Written request A: In the installation description, what contrasts with the fast, vivid voice-over?
Written request B: Name every local site that the installation description lists among the images.

Extracted text:
§
Multi-media Installation

Date

2021-26

Location

Delinking and Relinking, Van Abbemuseum, Eindhoven, Netherlands

Zwischenlandschaften 2 _ FREELAND | Nabuurs&VanDoorn

“The images of various local sites – from a slightly clichéd lights on a water canal, to a gas station, to the interior of an abandoned production hall – overlap and shift at an extremely protracted pace, standing in contrast with the fast, vivid voice-over. The first-person narrative gives an account on the interventions Inge and Erwin conducted in the area of Picus and combines it with the fragments of carefully selected prose, embodying fully the potential of multivocality. With its secretive, theatrical tone, it makes us accomplices in the trespassing crime - there is a certain mystery being shared and a community of trust arises. The voice seems to guide us away from the main topic to the realm of mythology and fan-fiction only to, in the end, close the great circle of digression by linking it back to Picus.
§
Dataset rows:
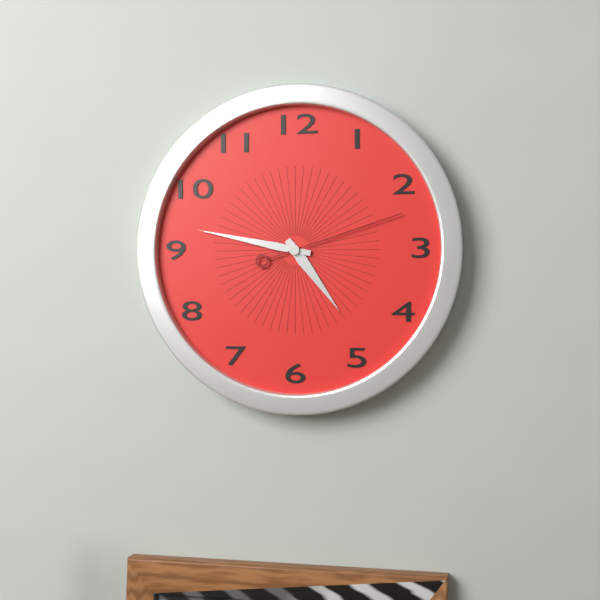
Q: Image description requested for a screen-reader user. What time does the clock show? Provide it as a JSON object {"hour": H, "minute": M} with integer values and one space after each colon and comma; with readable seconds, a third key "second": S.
{"hour": 4, "minute": 47, "second": 12}
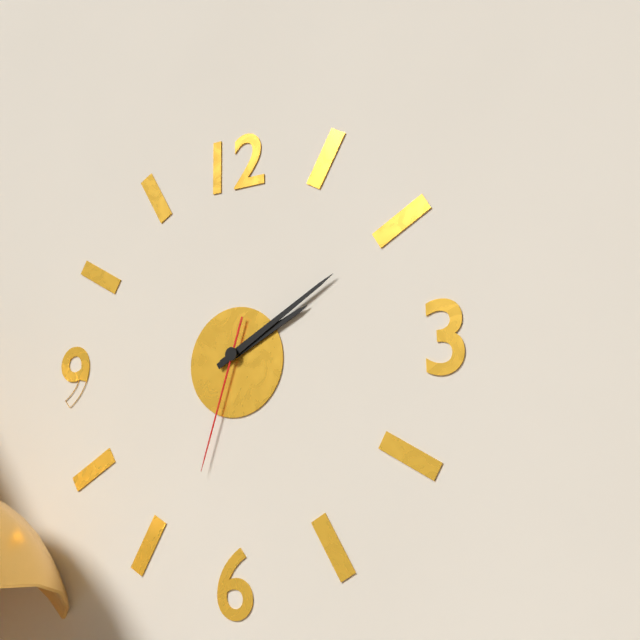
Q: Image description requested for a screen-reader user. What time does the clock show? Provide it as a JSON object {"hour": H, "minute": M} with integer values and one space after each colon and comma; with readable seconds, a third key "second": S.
{"hour": 2, "minute": 10, "second": 33}
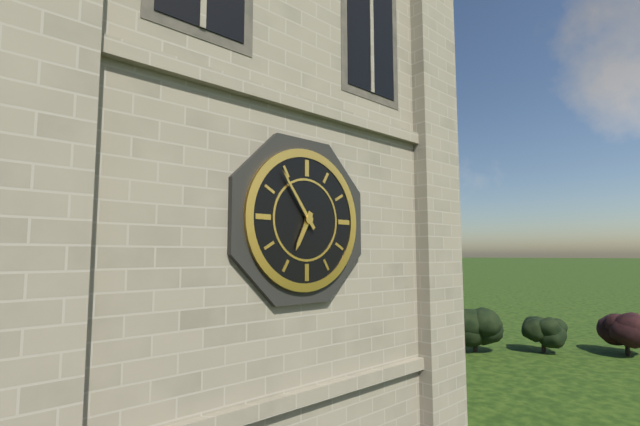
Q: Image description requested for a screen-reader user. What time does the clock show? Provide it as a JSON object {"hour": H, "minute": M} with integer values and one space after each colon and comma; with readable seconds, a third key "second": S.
{"hour": 6, "minute": 54}
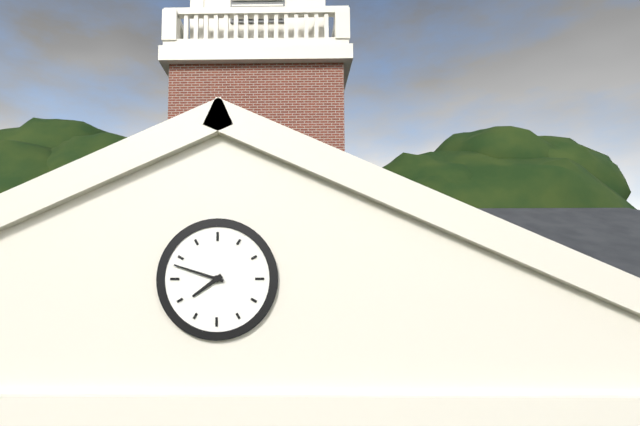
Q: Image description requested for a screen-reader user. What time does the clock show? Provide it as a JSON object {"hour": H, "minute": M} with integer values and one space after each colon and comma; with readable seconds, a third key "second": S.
{"hour": 7, "minute": 48}
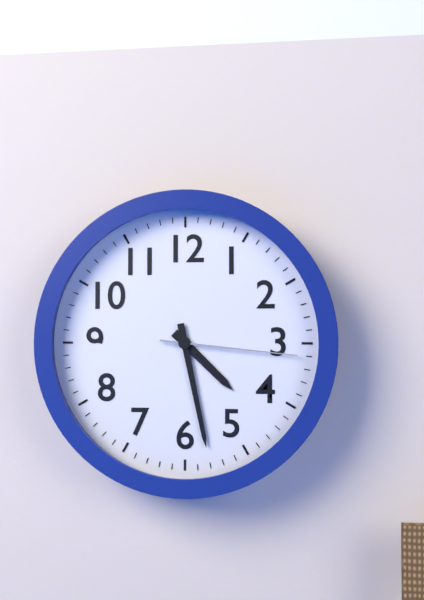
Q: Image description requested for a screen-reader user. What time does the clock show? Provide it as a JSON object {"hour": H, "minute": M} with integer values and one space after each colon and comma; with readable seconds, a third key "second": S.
{"hour": 4, "minute": 28, "second": 16}
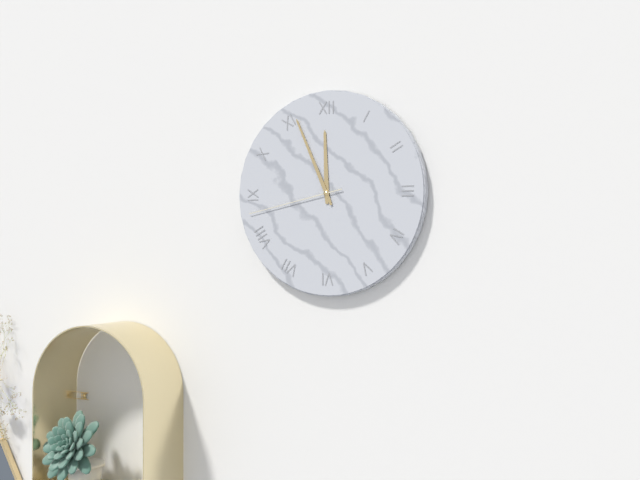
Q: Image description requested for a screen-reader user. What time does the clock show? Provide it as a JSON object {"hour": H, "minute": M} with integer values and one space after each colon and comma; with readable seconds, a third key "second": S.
{"hour": 11, "minute": 56, "second": 43}
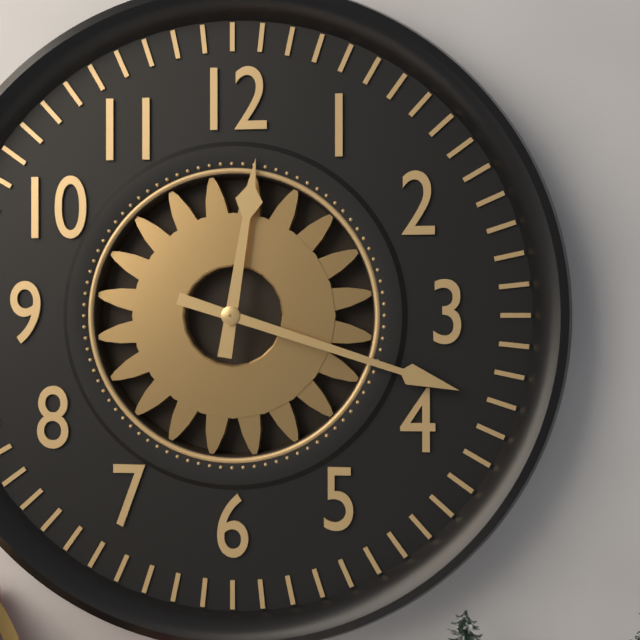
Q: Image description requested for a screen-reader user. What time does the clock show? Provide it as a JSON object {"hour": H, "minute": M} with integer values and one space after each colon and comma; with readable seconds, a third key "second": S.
{"hour": 12, "minute": 18}
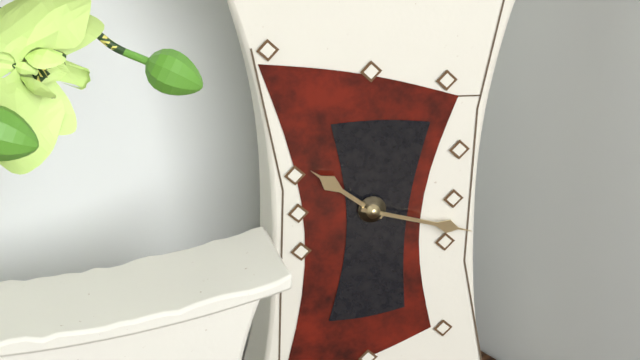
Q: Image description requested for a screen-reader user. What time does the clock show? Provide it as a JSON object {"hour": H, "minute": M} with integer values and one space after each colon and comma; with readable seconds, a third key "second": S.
{"hour": 10, "minute": 18}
§
Correct answer A: The images of various local sites, which overlap and shift at an extremely protracted pace.

Correct answer B: Lights on a water canal, a gas station, and the interior of an abandoned production hall.